Bernhard Ilg, Vorsitzender der CDU/FDP-Fraktion im Kreistag, bekundete die Zustimmung seiner Fraktion: „Wir haben nicht nur die Verantwortung für die medizinische Versorgung der Bevölkerung im Landkreis, sondern auch die für rund 1800 Mitarbeitende im Klinikum“, sagte er. Ilg beglückwünschte Peter Polta zu seinem Verhandlungsgeschick gegenüber dem Land, kritisierte aber auch, dass das Land „seine eigenen Gesetze nicht einhält“. Denn eigentlich müsste das Geld für die Klinik-Infrastruktur komplett aus Stuttgart kommen. „Wir bezahlen das, weil wir ein attraktives und leistungsfähiges Krankenhaus haben wollen“, so Ilg. Die Kehrseite: Der Landkreis muss immer mehr Kredite bedienen, die Kreisumlage wird stetig ansteigen. „Die Städte und Gemeinden müssen das tragen, obwohl sie selbst immer mehr Aufgaben haben“, merkte der frühere Heidenheimer Oberbürgermeister an.

Eine finanzielle Mammutaufgabe

Walter Macher (SPD) versicherte auch die Zustimmung seiner Fraktion: „Wir halten es für sehr wichtig, unser Klinikum zukunftsfähig zu machen.“ Auch er sprach von einer finanziellen Mammutaufgabe, „der wir uns stellen müssen“. Matthias Kraut (Freie Wähler) betonte für seine Fraktion, dass „uns das Klinikum immer wichtig war”. Die Kreisbevölkerung brauche eine gute medizinische Versorgung. „Es ist traurig genug, dass man für ein dringend benötigtes Klinikum so kämpfen muss“, so Kraut.

„Wir waren uns im Kreistag selten so einig wie beim Klinikum“, betonte Margit Stumpp (Grüne). Die Qualität der Arbeit im Klinikum habe die Entscheidung erleichtert. „Jetzt müssen wir aber auch investieren, um sie zu halten“, so Stumpp. Das Klinikum sei ein Standortfaktor auch für zukünftige Arbeitskräfte, die in den Landkreis Heidenheim kommen sollen. „Wir haben jetzt als Landkreis priorisiert, die Gesundheitsversorgung steht an erster Stelle“, sagte Stumpp. Bildung, Betreuung und Sozialbereich dürften aber nicht vergessen werden und seien genauso wichtig.

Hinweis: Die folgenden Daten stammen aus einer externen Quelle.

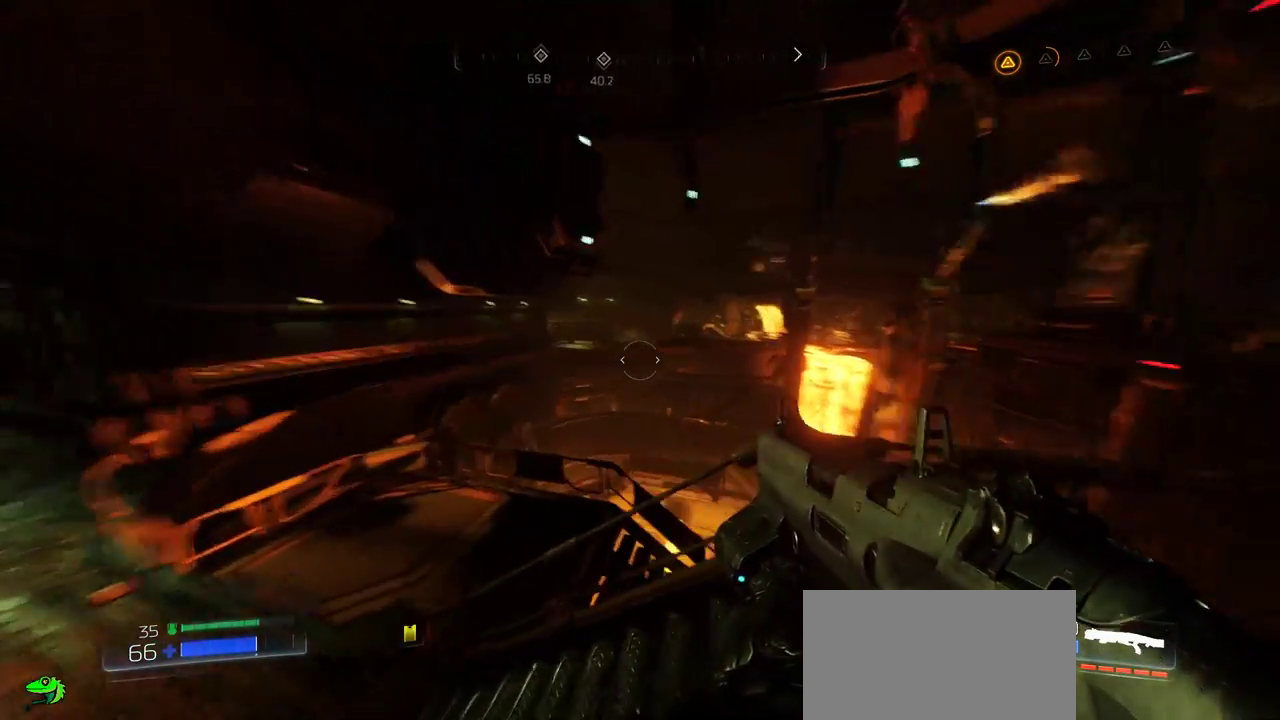
{"keys": ["a", "w"], "mouse": [], "events": []}
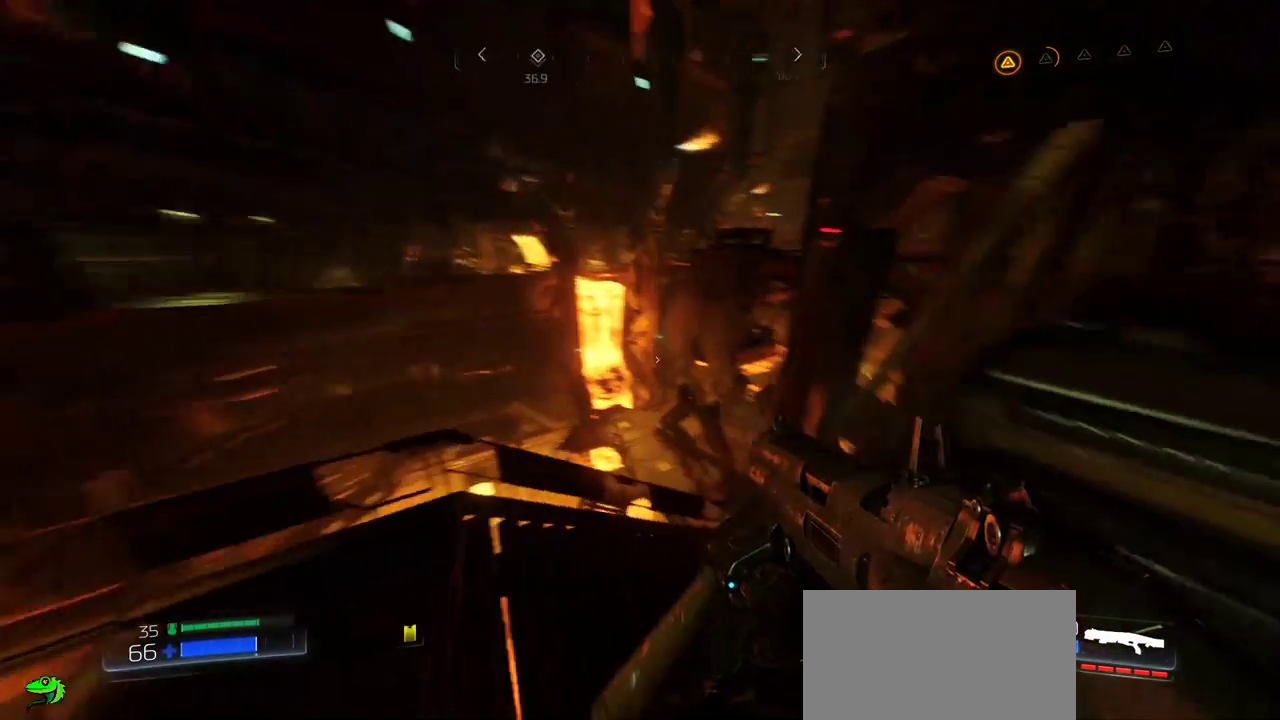
{"keys": [], "mouse": [], "events": [[217, "w", "up"], [434, "a", "up"]]}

Kreiskämmerer Jürgen Eisele sagte, dass die Eckpunkte zur Klinikreform für ihn bisher enttäuschend seien, „da keine Aussagen zur Finanzierung enthalten sind“. Noch immer seien die Träger der Kliniken gefordert, die entstehenden Lücken zu füllen. Er werde sich nun mit Hilfe eines externen Beraters daran machen, einen Kreditvertrag für die 65 Millionen Euro auszuarbeiten. Die Kapitalbeschaffung werde die künftigen Jahresergebnisse des Landkreises belasten und die Handlungsfreiheit einschränken. Die Klinik selbst müsse bei der Finanzierung auch mit ins Boot geholt werden, allerdings erst nach dem erfolgten Neubau, wenn auch höhere Einnahmen beispielsweise durch mehr ambulante Operationen möglich seien.

2022 fehlten 3,2 Millionen Euro

Das Klinikum macht Jahr für Jahr Verluste, weil die Erlöse aus den Leistungen die Kosten nicht decken können. 2022 lag der Fehlbetrag bei rund 3,2 Millionen Euro. Im Jahr zuvor waren es rund 1,6 Millionen Euro. Geschäftsführer Dr. Dennis Göbel stellte dem Kreistag den Halbjahresbericht für das laufende Jahr vor. Auch für 2023 muss mit einem Verlust von rund 1,5 Millionen Euro gerechnet werden. „Wir haben kein Kostenproblem, sondern ein Erlösproblem“, erläuterte Göbel. Die Fallzahlen im Klinikum liegen zwar über denen des Vorjahres, aber nach wie vor unter dem Vor-Corona-Niveau.